• TEXTO PARA LEITURA
========================================

Como mencionei no último post
sobre a Bienal, as três exposições que dividiam espaço na Usina do Gasômetro
com a fraca "Marginália da forma", eram ”Olfatória: O Cheiro na Arte”, “A
Poeira e o Mundo dos Objetos” e “Aparatos do Corpo”. Além de trazerem mais
diversidade e obras realmente impactantes. Tiveram maior intercomunicabilidade,
inclusive com aspectos observados no Memorial do Rio Grande do Sul e Santander Cultural. A conexão se dá em grande parte ao substrato da obra enquanto
técnica, fazendo da poeira o barro que acessa o olfato e com o qual o corpo
interage para construir esse mundo artificial. Nesse aspecto, “Marginália da
forma” pelo menos se liga a estas por conta da (pouco expressiva) variabilidade
de técnica, como visto na originalidade de Karin Lambrecht, Brigida Baltar e outros.
Padecendo igualmente das mesmas inconsistências as quais mencionei
anteriormente (muita repetição de um mesmo artista e/ou de séries), somando-se
ainda a de haver muitos artistas gaúchos, as três mostras, entretanto, reuniram
mais diversidade e aquilo que todo visitante de coletivas espera: boas
surpresas. Foi o que tivemos Leocádia e eu ao nos depararmos, na ”Olfatória: O
Cheiro na Arte”, com as bolas iluminadas pendulares, que até cheiro exalavam.
Muito plástico e leve.
Instalação da 10ª Bienal do Mercosul
Ao lado, um Rubens Gerchman, dos artistas visuais que mais admiro:
“Ar”, em metal fundido. Sempre criativo Gerchman. Crítica, a instalação do
colombiano Oswaldo Maciá “Quien limpa a quien” traz, dentro de um suporte de
acrílico transparente um sabonete feito de óleo concentrado de alho disposto em
uma saboneteira Votoriana de cerâmica original. Dá pra imaginar o cheiro que
exala pelo tubo com folículos, né?

========================================

Registros de dados salvos:
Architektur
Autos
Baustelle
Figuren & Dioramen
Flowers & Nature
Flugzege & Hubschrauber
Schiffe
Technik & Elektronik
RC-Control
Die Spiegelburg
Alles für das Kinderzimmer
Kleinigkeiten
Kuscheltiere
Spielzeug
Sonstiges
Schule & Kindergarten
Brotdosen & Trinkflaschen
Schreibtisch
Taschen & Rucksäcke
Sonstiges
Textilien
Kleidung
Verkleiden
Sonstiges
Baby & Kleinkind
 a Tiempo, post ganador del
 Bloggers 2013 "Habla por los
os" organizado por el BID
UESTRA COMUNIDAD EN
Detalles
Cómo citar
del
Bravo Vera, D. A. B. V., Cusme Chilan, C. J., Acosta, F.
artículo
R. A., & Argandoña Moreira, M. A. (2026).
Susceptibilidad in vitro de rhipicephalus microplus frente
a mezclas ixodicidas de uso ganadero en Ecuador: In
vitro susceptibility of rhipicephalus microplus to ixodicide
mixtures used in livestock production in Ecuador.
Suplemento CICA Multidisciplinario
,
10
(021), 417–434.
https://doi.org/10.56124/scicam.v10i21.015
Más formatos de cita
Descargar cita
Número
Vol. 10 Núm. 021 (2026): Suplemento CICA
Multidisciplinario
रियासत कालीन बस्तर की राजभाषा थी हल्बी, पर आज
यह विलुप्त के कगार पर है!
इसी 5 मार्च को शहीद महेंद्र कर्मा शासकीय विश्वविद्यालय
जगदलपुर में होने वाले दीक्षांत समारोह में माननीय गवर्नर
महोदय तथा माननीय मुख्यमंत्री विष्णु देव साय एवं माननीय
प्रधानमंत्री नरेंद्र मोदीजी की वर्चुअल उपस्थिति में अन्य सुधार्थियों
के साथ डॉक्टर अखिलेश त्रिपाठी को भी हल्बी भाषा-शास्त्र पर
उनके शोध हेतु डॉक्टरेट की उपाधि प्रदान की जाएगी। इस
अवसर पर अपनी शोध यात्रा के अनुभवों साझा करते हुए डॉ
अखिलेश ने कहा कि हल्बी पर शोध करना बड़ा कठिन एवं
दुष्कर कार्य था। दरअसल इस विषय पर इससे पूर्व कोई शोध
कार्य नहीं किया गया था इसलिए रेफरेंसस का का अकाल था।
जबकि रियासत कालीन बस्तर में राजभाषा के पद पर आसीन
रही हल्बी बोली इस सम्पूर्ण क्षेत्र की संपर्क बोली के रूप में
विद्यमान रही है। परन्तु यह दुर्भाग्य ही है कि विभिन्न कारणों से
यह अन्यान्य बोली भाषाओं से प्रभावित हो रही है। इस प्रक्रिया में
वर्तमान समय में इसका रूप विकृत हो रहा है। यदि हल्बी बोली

========================================

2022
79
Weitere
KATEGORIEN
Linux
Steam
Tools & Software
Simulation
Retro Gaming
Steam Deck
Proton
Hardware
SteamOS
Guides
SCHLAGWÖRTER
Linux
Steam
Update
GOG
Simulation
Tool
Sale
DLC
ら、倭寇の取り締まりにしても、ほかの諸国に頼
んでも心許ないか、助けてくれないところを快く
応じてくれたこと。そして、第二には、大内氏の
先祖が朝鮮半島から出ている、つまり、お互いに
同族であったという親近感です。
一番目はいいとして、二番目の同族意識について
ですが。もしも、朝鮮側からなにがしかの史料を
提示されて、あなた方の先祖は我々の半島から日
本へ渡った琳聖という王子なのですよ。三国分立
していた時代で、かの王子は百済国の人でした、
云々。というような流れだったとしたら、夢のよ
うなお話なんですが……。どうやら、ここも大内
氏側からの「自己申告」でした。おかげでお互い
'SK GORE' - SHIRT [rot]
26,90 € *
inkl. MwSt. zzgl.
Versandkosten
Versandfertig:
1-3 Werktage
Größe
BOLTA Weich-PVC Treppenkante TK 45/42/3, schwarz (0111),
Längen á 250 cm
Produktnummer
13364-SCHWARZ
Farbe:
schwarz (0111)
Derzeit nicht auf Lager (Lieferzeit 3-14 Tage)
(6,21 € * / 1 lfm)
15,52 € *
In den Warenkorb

========================================

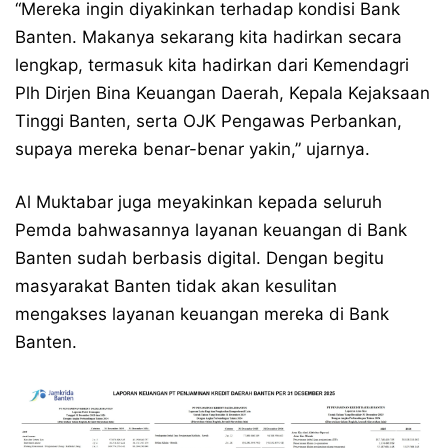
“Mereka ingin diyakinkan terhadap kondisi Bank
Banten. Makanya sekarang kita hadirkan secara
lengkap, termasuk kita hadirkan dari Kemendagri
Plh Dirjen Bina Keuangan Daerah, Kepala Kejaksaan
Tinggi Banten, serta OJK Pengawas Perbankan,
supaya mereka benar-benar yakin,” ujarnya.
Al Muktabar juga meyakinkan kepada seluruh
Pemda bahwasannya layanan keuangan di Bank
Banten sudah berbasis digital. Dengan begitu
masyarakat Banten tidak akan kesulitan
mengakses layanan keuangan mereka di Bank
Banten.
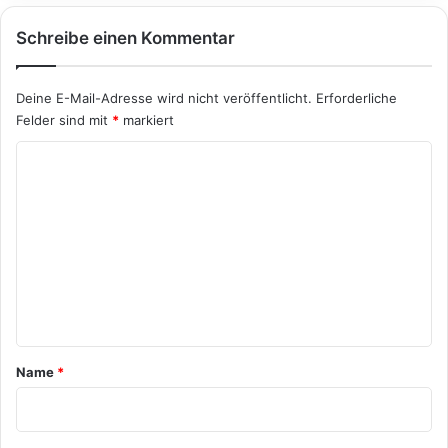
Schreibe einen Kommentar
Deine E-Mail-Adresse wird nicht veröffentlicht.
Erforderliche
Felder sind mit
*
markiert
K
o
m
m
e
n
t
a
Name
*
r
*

========================================

• APLIQUE A LEITURA
1: Reescreva o trecho do texto sobre a Bienal entre "Instalação da 10ª" e "com folículos, né?", inclusive, trocando "acrílico" por "vidro".
2: Por favor, mostre todas as linhas da listagem que contêm a palavra "microplus". Diferencie maiúsculas de minúsculas.

• RESULTADOS DO EXERCÍCIO
1:
Instalação da 10ª Bienal do Mercosul
Ao lado, um Rubens Gerchman, dos artistas visuais que mais admiro:
“Ar”, em metal fundido. Sempre criativo Gerchman. Crítica, a instalação do
colombiano Oswaldo Maciá “Quien limpa a quien” traz, dentro de um suporte de
vidro transparente um sabonete feito de óleo concentrado de alho disposto em
uma saboneteira Votoriana de cerâmica original. Dá pra imaginar o cheiro que
exala pelo tubo com folículos, né?

2:
Susceptibilidad in vitro de rhipicephalus microplus frente
vitro susceptibility of rhipicephalus microplus to ixodicide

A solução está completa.